What is being asked:
Repeat each line of the records below exactly.

=== Material for the task ===

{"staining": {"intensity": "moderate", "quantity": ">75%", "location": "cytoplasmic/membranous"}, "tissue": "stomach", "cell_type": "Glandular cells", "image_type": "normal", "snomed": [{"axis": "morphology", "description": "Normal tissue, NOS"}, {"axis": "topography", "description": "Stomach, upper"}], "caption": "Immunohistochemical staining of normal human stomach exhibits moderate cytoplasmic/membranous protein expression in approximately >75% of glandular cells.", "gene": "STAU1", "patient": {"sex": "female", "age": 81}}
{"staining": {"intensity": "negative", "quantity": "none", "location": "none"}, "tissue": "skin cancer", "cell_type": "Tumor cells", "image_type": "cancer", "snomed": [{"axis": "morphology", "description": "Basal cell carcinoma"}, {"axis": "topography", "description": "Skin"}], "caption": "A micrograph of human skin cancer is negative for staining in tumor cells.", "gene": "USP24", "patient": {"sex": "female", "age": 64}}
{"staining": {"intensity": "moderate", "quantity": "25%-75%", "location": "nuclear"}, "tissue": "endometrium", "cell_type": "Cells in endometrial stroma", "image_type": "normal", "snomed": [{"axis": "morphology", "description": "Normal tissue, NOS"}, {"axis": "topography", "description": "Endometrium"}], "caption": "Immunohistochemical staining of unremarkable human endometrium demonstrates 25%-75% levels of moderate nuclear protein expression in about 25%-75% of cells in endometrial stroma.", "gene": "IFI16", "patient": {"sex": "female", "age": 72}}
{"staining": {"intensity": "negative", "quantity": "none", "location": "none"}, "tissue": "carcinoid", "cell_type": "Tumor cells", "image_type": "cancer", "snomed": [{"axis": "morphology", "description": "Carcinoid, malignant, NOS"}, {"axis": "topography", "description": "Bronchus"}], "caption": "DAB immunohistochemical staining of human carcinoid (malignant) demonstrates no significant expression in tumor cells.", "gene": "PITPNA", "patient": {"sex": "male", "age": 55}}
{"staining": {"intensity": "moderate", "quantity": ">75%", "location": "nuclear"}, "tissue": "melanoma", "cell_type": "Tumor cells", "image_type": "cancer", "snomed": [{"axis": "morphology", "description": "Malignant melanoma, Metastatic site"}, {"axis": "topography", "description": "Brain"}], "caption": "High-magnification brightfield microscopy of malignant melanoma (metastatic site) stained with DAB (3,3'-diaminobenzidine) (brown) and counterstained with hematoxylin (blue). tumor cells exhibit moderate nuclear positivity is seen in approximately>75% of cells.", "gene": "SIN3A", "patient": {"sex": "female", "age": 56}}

===

The answer:
{"staining": {"intensity": "moderate", "quantity": ">75%", "location": "cytoplasmic/membranous"}, "tissue": "stomach", "cell_type": "Glandular cells", "image_type": "normal", "snomed": [{"axis": "morphology", "description": "Normal tissue, NOS"}, {"axis": "topography", "description": "Stomach, upper"}], "caption": "Immunohistochemical staining of normal human stomach exhibits moderate cytoplasmic/membranous protein expression in approximately >75% of glandular cells.", "gene": "STAU1", "patient": {"sex": "female", "age": 81}}
{"staining": {"intensity": "negative", "quantity": "none", "location": "none"}, "tissue": "skin cancer", "cell_type": "Tumor cells", "image_type": "cancer", "snomed": [{"axis": "morphology", "description": "Basal cell carcinoma"}, {"axis": "topography", "description": "Skin"}], "caption": "A micrograph of human skin cancer is negative for staining in tumor cells.", "gene": "USP24", "patient": {"sex": "female", "age": 64}}
{"staining": {"intensity": "moderate", "quantity": "25%-75%", "location": "nuclear"}, "tissue": "endometrium", "cell_type": "Cells in endometrial stroma", "image_type": "normal", "snomed": [{"axis": "morphology", "description": "Normal tissue, NOS"}, {"axis": "topography", "description": "Endometrium"}], "caption": "Immunohistochemical staining of unremarkable human endometrium demonstrates 25%-75% levels of moderate nuclear protein expression in about 25%-75% of cells in endometrial stroma.", "gene": "IFI16", "patient": {"sex": "female", "age": 72}}
{"staining": {"intensity": "negative", "quantity": "none", "location": "none"}, "tissue": "carcinoid", "cell_type": "Tumor cells", "image_type": "cancer", "snomed": [{"axis": "morphology", "description": "Carcinoid, malignant, NOS"}, {"axis": "topography", "description": "Bronchus"}], "caption": "DAB immunohistochemical staining of human carcinoid (malignant) demonstrates no significant expression in tumor cells.", "gene": "PITPNA", "patient": {"sex": "male", "age": 55}}
{"staining": {"intensity": "moderate", "quantity": ">75%", "location": "nuclear"}, "tissue": "melanoma", "cell_type": "Tumor cells", "image_type": "cancer", "snomed": [{"axis": "morphology", "description": "Malignant melanoma, Metastatic site"}, {"axis": "topography", "description": "Brain"}], "caption": "High-magnification brightfield microscopy of malignant melanoma (metastatic site) stained with DAB (3,3'-diaminobenzidine) (brown) and counterstained with hematoxylin (blue). tumor cells exhibit moderate nuclear positivity is seen in approximately>75% of cells.", "gene": "SIN3A", "patient": {"sex": "female", "age": 56}}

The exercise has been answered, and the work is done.